Counting task for the entries below: give the number of lines that contain the word "اساس", with no other text.

## Input

★ ★ ★ ★

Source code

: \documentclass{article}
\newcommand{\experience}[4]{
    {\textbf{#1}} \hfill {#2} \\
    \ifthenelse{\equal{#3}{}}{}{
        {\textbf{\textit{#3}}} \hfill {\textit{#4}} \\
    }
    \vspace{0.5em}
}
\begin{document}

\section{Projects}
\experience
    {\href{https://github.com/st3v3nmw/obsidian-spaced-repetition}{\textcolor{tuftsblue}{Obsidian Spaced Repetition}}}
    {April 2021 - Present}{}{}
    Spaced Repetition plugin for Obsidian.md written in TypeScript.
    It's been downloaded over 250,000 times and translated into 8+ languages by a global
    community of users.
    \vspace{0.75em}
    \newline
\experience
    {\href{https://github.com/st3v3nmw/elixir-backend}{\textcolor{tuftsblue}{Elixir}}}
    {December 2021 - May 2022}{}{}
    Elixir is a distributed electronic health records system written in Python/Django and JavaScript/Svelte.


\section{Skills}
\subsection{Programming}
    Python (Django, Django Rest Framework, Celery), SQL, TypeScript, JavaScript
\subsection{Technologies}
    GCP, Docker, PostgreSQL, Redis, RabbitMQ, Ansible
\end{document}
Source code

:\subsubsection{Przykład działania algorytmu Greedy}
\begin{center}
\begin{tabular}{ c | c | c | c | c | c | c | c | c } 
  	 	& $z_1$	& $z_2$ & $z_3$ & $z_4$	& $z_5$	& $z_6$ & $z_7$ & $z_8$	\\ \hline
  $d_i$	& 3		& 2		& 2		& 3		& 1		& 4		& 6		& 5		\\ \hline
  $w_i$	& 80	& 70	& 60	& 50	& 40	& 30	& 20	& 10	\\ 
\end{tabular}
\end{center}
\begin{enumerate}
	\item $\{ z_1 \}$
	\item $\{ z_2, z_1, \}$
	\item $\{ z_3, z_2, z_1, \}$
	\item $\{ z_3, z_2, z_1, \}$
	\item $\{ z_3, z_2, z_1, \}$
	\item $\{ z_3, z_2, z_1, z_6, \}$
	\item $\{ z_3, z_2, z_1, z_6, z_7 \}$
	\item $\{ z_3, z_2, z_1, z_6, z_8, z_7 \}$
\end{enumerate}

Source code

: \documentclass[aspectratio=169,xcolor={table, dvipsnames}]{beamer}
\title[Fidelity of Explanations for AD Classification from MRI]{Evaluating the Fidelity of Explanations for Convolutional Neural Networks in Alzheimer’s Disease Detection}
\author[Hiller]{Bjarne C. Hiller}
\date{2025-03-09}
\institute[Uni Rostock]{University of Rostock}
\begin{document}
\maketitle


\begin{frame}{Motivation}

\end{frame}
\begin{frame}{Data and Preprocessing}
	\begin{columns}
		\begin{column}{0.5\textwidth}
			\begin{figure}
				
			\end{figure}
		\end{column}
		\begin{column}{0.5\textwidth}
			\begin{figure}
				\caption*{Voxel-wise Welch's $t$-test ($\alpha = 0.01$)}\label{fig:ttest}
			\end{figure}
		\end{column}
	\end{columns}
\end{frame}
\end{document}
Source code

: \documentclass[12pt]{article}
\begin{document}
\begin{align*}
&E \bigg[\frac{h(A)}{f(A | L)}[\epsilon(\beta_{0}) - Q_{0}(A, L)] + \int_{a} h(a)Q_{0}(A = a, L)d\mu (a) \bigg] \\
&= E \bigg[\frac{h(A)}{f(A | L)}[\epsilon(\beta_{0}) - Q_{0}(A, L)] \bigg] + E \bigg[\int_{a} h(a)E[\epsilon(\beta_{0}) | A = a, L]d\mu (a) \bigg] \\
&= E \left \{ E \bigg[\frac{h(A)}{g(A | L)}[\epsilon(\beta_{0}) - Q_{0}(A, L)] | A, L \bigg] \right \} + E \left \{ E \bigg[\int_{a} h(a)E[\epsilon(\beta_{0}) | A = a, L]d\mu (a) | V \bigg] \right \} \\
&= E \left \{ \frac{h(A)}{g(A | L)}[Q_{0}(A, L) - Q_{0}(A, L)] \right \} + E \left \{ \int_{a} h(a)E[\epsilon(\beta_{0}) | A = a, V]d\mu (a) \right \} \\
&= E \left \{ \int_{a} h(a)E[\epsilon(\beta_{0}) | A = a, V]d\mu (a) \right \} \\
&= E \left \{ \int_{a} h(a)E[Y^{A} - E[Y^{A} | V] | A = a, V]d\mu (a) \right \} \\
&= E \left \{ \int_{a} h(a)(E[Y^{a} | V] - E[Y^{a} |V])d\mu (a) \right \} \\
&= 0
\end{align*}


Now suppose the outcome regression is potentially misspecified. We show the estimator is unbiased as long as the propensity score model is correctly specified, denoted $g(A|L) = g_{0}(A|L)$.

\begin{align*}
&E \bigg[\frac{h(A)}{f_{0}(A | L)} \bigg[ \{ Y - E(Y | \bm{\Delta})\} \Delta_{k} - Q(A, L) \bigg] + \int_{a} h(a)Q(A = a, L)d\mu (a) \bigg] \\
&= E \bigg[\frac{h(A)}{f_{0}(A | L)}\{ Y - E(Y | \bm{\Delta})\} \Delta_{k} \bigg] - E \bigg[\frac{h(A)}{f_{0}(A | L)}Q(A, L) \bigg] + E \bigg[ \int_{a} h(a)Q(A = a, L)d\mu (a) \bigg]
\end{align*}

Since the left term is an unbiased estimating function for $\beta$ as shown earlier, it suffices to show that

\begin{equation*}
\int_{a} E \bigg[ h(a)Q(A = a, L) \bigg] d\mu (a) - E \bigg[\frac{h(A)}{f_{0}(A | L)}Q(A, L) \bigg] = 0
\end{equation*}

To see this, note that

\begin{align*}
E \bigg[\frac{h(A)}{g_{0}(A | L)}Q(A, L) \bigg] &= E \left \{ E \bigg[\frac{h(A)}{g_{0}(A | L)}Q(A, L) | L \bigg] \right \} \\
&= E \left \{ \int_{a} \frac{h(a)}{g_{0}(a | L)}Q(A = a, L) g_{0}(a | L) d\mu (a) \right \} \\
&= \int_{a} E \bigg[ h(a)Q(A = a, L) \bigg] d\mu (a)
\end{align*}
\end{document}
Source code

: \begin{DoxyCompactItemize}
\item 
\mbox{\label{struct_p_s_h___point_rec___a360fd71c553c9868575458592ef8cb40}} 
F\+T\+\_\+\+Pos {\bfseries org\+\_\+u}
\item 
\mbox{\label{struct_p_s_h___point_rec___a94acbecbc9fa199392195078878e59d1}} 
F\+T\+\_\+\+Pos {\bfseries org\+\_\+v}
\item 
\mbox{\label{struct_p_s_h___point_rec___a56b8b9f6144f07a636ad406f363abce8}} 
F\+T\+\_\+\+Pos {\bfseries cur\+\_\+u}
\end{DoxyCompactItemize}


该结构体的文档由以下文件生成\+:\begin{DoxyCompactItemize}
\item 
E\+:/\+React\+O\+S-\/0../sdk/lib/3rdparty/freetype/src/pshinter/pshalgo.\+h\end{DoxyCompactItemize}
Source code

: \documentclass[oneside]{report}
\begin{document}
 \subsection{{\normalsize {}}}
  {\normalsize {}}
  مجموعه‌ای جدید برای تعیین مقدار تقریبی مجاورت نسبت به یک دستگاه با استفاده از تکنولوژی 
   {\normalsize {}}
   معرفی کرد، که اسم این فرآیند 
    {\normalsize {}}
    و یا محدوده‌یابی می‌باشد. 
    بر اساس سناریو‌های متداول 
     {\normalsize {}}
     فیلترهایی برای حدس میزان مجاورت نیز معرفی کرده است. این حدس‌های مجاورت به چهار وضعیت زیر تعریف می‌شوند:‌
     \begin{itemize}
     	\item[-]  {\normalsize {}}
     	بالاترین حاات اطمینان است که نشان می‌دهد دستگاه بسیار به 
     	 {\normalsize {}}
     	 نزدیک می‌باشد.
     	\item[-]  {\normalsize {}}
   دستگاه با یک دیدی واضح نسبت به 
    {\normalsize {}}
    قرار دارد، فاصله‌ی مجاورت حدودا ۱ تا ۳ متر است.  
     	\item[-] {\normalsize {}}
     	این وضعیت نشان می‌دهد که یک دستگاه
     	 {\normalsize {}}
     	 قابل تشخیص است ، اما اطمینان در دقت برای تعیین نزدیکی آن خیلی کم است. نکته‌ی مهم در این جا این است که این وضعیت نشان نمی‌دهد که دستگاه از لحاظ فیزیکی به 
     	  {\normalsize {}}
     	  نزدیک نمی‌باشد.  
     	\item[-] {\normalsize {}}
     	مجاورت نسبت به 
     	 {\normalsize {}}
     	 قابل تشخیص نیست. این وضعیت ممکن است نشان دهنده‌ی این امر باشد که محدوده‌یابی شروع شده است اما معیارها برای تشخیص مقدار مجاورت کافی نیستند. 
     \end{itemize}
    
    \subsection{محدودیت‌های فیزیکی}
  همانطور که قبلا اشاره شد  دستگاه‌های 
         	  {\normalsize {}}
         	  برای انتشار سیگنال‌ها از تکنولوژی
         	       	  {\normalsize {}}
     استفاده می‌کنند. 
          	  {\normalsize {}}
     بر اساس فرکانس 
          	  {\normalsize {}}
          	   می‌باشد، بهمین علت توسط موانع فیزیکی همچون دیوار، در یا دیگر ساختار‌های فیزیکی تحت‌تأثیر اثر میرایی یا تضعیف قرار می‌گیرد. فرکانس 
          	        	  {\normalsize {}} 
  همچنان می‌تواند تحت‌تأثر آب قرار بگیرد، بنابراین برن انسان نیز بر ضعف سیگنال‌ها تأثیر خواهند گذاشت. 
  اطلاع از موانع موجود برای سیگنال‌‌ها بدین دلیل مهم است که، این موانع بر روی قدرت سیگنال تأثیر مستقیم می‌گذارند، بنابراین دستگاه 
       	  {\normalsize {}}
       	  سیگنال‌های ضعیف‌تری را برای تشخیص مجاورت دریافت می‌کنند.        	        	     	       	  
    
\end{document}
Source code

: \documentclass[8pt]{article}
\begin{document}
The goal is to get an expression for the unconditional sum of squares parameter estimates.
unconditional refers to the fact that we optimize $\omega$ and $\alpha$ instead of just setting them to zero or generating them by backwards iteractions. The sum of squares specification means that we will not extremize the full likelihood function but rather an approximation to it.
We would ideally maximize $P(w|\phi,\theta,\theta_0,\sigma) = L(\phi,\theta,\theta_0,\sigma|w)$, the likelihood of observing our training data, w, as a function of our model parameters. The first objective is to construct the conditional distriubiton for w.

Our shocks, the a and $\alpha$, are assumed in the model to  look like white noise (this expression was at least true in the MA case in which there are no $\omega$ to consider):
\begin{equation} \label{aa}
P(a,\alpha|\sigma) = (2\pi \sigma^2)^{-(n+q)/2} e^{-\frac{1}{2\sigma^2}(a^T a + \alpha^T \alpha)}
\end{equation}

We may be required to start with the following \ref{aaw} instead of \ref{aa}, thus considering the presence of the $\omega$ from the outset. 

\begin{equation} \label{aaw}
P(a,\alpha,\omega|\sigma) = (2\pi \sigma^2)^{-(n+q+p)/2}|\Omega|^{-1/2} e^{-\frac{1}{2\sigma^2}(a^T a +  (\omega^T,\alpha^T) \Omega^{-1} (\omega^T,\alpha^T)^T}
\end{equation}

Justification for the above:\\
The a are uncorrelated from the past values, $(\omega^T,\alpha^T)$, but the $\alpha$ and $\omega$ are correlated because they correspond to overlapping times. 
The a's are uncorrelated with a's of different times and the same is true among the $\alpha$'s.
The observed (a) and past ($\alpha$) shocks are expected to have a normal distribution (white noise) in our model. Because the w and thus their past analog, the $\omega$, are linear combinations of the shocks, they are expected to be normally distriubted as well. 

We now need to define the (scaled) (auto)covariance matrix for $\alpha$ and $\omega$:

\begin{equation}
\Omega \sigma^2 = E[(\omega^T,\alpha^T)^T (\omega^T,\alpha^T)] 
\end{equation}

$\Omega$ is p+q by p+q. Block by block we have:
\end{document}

★ ★ ★ ★

## Written answer
2